THE district's latest solar power project is expected to be built at a cost of $45.5 million.
A planning application has been approved for the development of the solar farm on a property near Cohuna.
Gannawarra Shire Council has issued a Notice of Decision to Grant a Permit to Grey Box Energy Field Pty Ltd for use and development of the land adjacent to the Kerang-Leitchville Road at Horfield for a renewable energy facility subject to the 25 conditions.
Building permits have already been issued by council for five projects with a combined construction value of $870 million.
The Horfield project is one of a further four valued at a collective $420 million that are in the planning or preparation stage.
The site has an approximate area of 128 hectares.

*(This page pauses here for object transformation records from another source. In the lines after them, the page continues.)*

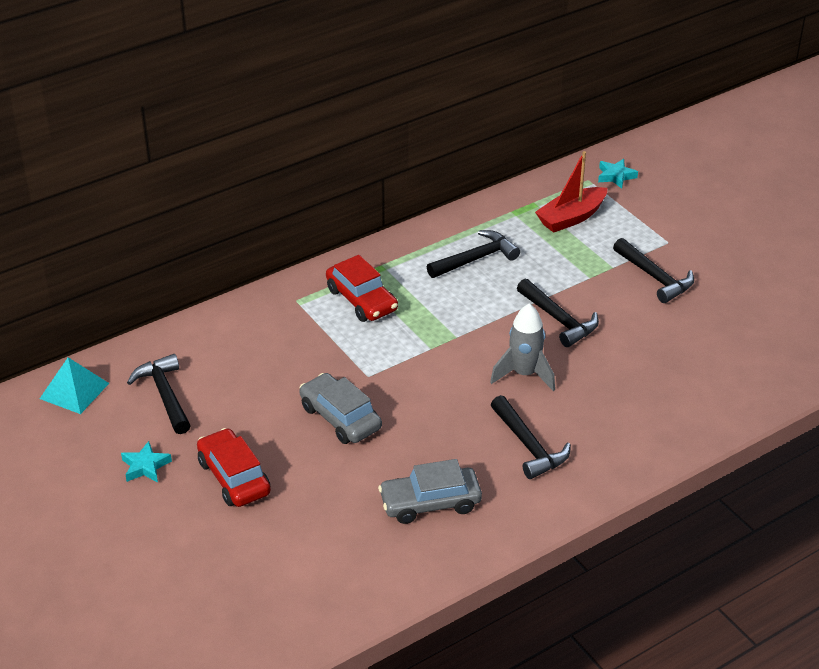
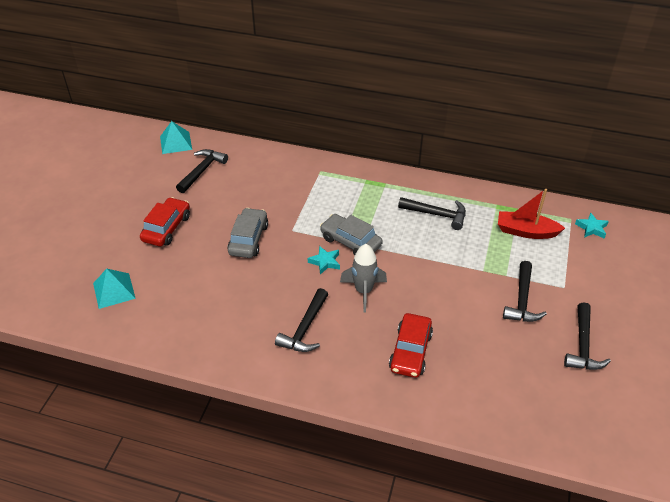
camera: 50 degrees right, 5 degrees up
turquoise star [121,441,172,482] -> turquoise star moved to [308,246,340,275]
red car [326,255,398,322] -> red car moved to [389,313,433,378]
grey car [378,459,482,524] -> grey car moved to [320,214,382,256]
black hammer [517,279,599,347] -> black hammer moved to [564,302,611,370]
none -> turquoise pyramid [93,269,136,309]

Two solar panel arrays will cover about 82 hectares at the north and south ends and the remaining central area will be retained for farming.

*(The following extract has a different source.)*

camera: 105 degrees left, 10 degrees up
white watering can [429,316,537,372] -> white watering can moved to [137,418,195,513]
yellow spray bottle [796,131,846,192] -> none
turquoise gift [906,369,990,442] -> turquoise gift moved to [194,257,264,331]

Grey Box Energy Field Pty Ltd proposes to construct a 35 DC [direct current] Megawatt solar farm which will generate 30 Megawatts AC [alternating power] of power and will be comprised of two large solar array areas in the north and south sections of the subject land.
Generated power will be directed to an adjacent zone electricity sub-station and would generate enough electricity to power 8000 homes.
The site fronts the Kerang-Leitchville Road, opposite Cohuna-Leitchville Road, running north to south to Horfield School Road.
Subject to formal planning and building permit approval, the project is scheduled to be constructed from March next year and be operational by January 2019.
Shire planning and regulatory services manager, Peter Bergman told council that the application was advertised to surrounding property owners and occupiers and two objections were received.
He said that planning conditions would overcome most points of objection.
This latest project is in line with council's strategy to promote and encourage the establishment of a solar electricity generation industry in the municipality, including electricity generation on 'solar farms', the manufacture of components and research into solar applications.
Shire economic development manager, Roger Griffiths, who has spearheaded council's aggressive targeted campaign to attract renewable energy projects, said that these projects will add diversity to the shire economy and employment during the construction phase will involve between 80 and 200 new jobs per project and also permanent ongoing positions of more than 20 when all projects are completed.
"It increases the shire's investment profile and brings new investors to the area and substantial rates revenue will be generated through the development of these projects," he said.
"Also business leverage will be a great benefit to all the businesses throughout the shire. The ability to supply goods and services to the large scale solar projects will allow other businesses to grow and flourish in the area."
Mr Griffiths said that local projects will help both Victoria and the nation achieve clean energy targets for the future.